About this task: Begin with the first line of the entries below. Copy each line exactly, stopping after the one that contains "Page size: 2576x1449.".

Provided material:
____

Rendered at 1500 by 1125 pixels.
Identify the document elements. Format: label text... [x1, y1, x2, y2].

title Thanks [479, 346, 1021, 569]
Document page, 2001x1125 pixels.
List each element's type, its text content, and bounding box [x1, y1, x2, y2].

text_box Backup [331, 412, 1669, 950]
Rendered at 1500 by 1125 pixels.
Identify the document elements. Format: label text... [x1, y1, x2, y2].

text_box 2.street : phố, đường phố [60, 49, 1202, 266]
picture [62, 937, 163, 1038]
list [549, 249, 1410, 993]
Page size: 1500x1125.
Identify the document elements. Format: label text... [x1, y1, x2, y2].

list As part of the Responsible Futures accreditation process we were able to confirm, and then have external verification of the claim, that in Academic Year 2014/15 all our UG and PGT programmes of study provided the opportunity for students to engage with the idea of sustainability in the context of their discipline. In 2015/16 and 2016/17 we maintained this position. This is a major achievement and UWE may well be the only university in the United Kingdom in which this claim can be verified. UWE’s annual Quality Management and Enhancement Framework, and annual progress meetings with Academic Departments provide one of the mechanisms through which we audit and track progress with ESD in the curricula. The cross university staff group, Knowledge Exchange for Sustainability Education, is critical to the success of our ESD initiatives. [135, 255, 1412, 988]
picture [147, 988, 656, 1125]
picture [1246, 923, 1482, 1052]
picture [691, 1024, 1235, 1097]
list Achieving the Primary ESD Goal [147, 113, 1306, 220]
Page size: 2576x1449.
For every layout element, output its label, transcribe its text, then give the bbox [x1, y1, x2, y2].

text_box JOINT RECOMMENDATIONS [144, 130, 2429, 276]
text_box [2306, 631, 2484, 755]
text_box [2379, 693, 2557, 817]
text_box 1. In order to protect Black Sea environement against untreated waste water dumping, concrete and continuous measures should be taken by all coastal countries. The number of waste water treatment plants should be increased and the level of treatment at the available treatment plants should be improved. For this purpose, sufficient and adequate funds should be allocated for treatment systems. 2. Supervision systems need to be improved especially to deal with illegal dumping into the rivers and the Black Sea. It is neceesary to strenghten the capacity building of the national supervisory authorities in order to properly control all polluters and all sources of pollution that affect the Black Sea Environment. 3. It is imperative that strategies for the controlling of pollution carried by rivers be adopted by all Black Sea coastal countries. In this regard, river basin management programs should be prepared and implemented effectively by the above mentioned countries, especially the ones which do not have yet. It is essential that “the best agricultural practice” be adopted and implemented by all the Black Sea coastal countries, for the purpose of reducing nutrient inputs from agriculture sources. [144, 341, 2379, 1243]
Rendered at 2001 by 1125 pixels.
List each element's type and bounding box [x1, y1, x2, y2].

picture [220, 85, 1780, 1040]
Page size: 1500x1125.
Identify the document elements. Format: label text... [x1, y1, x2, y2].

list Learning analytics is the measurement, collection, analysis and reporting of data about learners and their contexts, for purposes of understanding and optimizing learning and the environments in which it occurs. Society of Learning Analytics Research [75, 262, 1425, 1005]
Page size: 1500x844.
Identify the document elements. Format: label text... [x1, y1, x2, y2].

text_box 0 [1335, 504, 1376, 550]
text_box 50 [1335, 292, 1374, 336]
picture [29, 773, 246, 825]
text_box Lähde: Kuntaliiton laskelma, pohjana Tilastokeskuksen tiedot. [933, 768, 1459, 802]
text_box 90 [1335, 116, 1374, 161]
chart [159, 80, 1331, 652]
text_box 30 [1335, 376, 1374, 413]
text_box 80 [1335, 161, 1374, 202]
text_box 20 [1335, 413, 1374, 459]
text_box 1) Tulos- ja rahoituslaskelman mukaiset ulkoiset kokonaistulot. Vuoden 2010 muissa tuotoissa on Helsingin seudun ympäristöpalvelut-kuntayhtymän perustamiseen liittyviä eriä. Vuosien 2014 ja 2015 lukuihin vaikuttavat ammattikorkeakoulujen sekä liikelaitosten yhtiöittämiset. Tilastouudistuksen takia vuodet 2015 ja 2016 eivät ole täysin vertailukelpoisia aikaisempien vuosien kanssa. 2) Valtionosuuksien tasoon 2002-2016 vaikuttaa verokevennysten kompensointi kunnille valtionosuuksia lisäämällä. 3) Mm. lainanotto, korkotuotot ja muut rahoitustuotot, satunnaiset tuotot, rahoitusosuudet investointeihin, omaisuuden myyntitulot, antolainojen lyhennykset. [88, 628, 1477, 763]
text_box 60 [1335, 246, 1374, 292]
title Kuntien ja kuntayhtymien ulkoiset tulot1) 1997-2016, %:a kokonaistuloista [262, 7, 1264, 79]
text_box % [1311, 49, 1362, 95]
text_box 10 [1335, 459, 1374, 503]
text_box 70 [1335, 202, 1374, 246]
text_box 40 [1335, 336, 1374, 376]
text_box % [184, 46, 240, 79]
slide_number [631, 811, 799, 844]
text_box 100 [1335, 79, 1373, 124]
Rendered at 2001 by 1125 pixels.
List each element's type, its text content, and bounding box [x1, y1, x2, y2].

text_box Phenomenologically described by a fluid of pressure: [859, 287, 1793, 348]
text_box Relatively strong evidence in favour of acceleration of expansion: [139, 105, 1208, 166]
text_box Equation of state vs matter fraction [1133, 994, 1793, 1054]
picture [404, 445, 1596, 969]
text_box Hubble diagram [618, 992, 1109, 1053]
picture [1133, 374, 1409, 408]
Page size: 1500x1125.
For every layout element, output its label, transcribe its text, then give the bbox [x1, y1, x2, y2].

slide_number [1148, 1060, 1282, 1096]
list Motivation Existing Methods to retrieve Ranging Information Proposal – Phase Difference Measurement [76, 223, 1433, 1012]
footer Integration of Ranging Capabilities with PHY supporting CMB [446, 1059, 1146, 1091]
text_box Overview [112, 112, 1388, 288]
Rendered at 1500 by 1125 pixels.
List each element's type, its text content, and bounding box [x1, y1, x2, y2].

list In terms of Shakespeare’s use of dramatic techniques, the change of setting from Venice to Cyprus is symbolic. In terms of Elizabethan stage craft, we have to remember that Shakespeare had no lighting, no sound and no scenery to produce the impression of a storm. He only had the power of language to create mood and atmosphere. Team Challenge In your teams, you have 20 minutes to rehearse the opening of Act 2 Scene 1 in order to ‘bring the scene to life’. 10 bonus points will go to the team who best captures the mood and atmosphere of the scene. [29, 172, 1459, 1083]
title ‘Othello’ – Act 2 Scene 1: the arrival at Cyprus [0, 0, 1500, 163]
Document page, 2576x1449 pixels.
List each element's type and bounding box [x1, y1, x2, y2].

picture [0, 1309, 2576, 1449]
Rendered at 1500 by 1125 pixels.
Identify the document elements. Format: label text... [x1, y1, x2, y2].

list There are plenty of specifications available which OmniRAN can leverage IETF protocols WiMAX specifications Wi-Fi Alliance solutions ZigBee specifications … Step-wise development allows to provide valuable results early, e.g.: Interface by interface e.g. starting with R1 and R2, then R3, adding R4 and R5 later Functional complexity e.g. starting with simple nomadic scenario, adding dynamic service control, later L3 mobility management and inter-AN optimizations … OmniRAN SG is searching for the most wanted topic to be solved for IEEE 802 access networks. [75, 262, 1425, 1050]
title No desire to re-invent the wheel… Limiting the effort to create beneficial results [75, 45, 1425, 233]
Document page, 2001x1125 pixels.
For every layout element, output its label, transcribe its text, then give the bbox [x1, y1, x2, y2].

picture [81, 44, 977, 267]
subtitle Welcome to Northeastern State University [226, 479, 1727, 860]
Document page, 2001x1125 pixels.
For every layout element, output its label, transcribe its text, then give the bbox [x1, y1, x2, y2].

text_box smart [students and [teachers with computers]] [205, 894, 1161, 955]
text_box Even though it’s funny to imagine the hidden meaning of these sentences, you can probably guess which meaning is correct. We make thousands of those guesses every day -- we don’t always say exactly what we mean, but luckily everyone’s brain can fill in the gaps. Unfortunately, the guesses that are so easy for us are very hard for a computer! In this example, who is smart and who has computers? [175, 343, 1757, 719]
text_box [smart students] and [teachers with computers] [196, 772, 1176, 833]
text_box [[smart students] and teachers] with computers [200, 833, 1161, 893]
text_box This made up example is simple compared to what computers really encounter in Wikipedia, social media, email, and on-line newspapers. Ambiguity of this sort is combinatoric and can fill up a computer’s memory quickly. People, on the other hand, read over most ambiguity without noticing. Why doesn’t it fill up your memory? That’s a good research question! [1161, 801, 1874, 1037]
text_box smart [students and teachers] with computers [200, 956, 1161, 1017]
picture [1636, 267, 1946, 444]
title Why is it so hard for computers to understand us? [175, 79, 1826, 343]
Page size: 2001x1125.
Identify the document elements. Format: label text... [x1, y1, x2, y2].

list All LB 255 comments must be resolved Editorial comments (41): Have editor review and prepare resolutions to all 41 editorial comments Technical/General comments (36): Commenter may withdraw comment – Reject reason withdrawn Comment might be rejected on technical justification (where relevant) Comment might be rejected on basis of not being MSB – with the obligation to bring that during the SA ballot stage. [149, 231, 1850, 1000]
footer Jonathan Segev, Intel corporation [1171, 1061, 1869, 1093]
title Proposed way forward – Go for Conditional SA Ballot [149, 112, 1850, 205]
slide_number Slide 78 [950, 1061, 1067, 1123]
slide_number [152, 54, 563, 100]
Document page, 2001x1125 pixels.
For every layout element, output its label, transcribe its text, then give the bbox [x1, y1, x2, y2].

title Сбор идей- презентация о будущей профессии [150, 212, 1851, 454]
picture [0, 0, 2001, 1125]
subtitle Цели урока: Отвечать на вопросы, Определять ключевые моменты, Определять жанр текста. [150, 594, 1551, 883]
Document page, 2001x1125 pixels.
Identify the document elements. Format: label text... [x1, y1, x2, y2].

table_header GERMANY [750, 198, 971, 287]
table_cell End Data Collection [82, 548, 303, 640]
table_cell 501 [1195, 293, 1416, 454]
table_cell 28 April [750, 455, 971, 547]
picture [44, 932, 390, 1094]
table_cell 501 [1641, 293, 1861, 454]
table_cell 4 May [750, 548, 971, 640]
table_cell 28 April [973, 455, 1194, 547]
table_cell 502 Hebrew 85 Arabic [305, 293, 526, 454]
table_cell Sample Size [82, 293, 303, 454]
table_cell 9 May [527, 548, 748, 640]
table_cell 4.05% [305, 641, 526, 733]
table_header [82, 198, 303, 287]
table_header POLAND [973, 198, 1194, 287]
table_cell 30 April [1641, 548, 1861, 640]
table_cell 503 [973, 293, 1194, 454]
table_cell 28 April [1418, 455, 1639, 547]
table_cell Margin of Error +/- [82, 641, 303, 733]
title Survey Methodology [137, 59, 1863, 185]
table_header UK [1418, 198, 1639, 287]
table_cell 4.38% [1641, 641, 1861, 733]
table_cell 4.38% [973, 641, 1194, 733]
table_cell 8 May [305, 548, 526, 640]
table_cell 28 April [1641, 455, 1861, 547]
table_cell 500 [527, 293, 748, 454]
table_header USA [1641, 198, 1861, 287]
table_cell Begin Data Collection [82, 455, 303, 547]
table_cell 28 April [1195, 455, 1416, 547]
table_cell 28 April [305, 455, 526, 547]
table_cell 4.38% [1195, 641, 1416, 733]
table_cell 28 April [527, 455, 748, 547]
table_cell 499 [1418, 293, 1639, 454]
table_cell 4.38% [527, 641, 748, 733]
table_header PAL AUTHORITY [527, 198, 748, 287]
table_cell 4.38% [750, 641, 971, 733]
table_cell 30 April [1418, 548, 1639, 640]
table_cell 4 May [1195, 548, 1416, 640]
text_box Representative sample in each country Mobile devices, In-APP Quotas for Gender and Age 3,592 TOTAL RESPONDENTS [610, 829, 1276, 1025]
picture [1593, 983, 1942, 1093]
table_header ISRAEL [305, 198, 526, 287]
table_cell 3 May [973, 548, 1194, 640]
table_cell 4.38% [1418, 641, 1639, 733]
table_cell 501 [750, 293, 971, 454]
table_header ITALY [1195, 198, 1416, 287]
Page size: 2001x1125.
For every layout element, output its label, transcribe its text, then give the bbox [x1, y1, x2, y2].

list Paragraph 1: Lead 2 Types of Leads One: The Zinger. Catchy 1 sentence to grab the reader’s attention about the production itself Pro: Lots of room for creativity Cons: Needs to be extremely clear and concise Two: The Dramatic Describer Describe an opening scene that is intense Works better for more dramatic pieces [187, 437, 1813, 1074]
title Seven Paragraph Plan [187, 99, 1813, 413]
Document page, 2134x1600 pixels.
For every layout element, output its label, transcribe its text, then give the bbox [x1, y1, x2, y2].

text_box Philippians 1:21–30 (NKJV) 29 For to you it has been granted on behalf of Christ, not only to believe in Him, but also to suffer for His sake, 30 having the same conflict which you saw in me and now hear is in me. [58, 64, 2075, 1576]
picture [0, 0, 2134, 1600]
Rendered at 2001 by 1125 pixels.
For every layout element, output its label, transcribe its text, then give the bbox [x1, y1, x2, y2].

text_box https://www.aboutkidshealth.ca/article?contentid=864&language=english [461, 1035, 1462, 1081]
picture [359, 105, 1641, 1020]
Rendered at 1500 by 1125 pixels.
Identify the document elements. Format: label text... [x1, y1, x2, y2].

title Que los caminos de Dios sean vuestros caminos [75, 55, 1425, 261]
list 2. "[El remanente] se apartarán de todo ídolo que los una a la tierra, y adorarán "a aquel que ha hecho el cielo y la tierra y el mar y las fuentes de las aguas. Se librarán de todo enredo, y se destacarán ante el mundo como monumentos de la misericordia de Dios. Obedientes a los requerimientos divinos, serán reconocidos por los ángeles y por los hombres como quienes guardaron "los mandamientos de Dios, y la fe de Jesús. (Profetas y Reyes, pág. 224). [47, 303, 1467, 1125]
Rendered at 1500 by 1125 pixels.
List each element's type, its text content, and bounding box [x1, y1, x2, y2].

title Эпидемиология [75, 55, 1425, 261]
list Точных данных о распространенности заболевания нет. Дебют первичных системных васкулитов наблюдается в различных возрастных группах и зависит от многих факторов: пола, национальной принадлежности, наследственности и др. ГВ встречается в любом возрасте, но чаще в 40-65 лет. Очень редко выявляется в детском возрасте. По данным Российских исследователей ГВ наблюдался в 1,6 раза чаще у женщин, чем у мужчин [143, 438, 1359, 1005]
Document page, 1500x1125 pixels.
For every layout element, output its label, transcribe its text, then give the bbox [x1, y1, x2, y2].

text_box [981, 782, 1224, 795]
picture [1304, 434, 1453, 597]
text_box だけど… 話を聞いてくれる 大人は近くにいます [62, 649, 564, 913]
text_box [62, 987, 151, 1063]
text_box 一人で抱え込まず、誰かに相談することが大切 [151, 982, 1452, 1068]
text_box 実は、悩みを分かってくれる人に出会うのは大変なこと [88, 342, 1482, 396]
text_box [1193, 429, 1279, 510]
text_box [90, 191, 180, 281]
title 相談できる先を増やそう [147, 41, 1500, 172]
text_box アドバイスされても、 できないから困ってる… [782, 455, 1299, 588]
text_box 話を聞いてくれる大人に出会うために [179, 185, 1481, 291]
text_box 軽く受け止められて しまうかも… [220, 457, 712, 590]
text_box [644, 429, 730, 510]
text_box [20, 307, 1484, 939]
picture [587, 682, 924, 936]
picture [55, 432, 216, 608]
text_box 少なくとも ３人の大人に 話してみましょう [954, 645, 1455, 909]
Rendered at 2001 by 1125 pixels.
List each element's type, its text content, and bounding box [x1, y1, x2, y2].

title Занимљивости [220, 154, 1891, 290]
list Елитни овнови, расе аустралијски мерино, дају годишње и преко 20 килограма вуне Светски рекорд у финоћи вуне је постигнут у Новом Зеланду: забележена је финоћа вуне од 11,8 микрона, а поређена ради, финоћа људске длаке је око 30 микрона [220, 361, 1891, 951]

____

Response to this task:
Rendered at 1500 by 1125 pixels.
Identify the document elements. Format: label text... [x1, y1, x2, y2].

title Thanks [479, 346, 1021, 569]
Document page, 2001x1125 pixels.
List each element's type, its text content, and bounding box [x1, y1, x2, y2].

text_box Backup [331, 412, 1669, 950]
Rendered at 1500 by 1125 pixels.
Identify the document elements. Format: label text... [x1, y1, x2, y2].

text_box 2.street : phố, đường phố [60, 49, 1202, 266]
picture [62, 937, 163, 1038]
list [549, 249, 1410, 993]
Page size: 1500x1125.
Identify the document elements. Format: label text... [x1, y1, x2, y2].

list As part of the Responsible Futures accreditation process we were able to confirm, and then have external verification of the claim, that in Academic Year 2014/15 all our UG and PGT programmes of study provided the opportunity for students to engage with the idea of sustainability in the context of their discipline. In 2015/16 and 2016/17 we maintained this position. This is a major achievement and UWE may well be the only university in the United Kingdom in which this claim can be verified. UWE’s annual Quality Management and Enhancement Framework, and annual progress meetings with Academic Departments provide one of the mechanisms through which we audit and track progress with ESD in the curricula. The cross university staff group, Knowledge Exchange for Sustainability Education, is critical to the success of our ESD initiatives. [135, 255, 1412, 988]
picture [147, 988, 656, 1125]
picture [1246, 923, 1482, 1052]
picture [691, 1024, 1235, 1097]
list Achieving the Primary ESD Goal [147, 113, 1306, 220]
Page size: 2576x1449.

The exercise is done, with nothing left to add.